> **TASK BRIEF**
Render all of the material below as a JSON list of strings, one string per line, with blank lines omitted. Leave the pictures out.

> **DATASET EXTRACT**
☆ ☆ ☆ ☆
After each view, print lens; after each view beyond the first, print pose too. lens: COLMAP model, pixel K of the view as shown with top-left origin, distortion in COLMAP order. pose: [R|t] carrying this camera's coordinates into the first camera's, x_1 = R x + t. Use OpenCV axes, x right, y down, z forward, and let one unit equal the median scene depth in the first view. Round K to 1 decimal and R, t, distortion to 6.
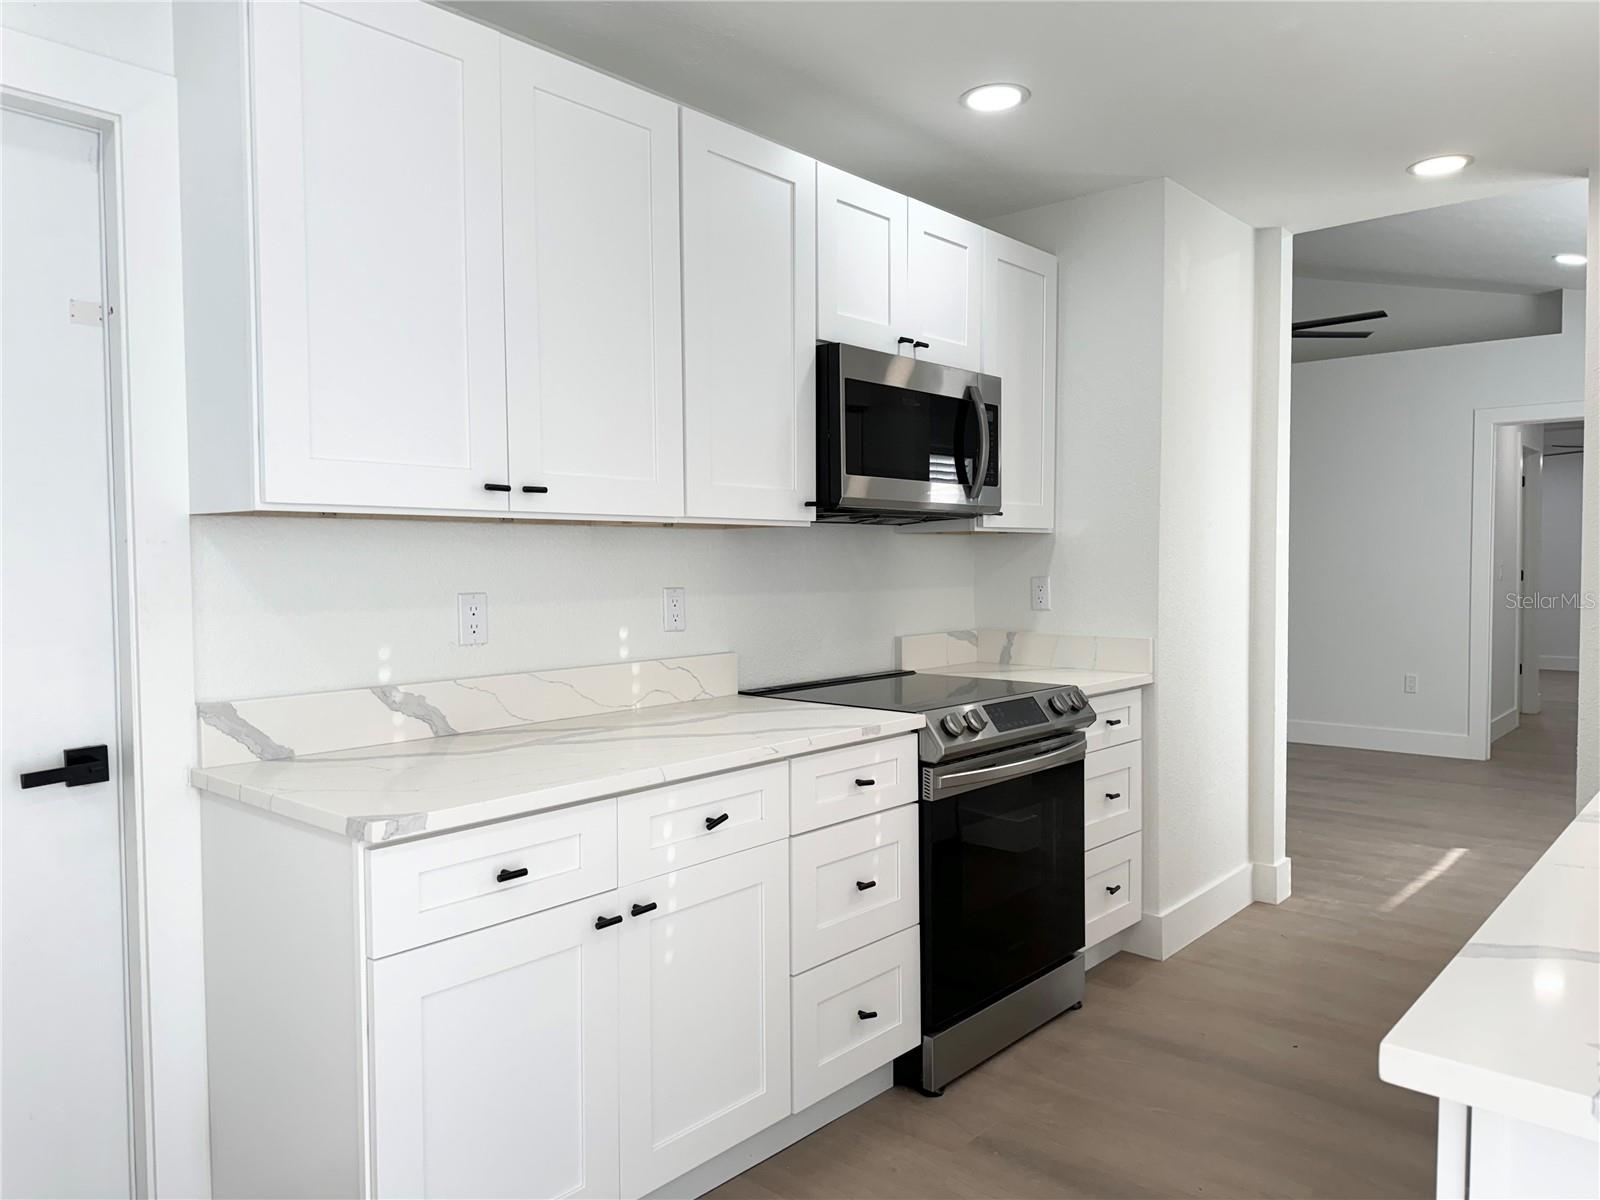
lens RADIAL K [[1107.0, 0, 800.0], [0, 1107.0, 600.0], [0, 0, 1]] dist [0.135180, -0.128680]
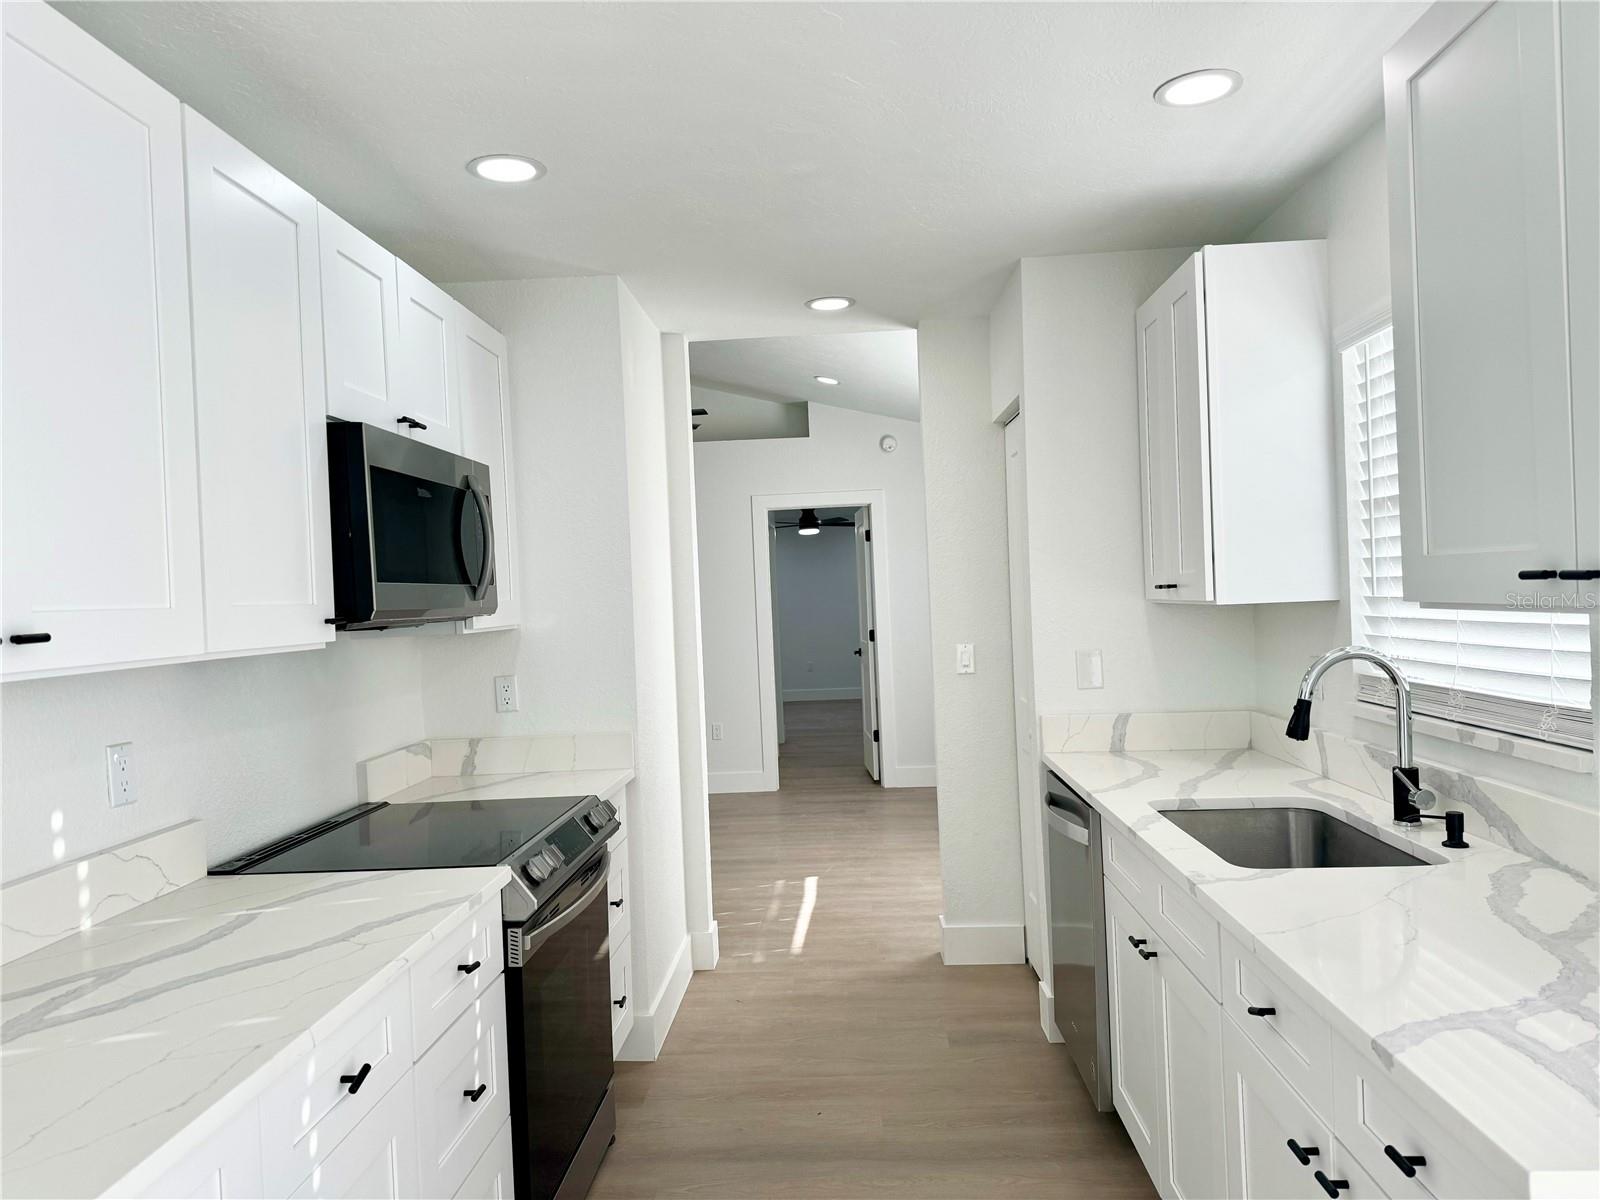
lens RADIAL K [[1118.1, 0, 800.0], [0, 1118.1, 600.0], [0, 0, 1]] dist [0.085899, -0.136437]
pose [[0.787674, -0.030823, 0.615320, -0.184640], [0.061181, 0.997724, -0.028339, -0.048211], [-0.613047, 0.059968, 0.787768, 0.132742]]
☆ ☆ ☆ ☆
> **SOLUTION TO THE EXERCISE**
[
  "After each view, print lens; after each view beyond the first, print pose too. lens: COLMAP model, pixel K of the view as shown with top-left origin, distortion in COLMAP order. pose: [R|t] carrying this camera's coordinates into the first camera's, x_1 = R x + t. Use OpenCV axes, x right, y down, z forward, and let one unit equal the median scene depth in the first view. Round K to 1 decimal and R, t, distortion to 6.",
  "lens RADIAL K [[1107.0, 0, 800.0], [0, 1107.0, 600.0], [0, 0, 1]] dist [0.135180, -0.128680]",
  "lens RADIAL K [[1118.1, 0, 800.0], [0, 1118.1, 600.0], [0, 0, 1]] dist [0.085899, -0.136437]",
  "pose [[0.787674, -0.030823, 0.615320, -0.184640], [0.061181, 0.997724, -0.028339, -0.048211], [-0.613047, 0.059968, 0.787768, 0.132742]]"
]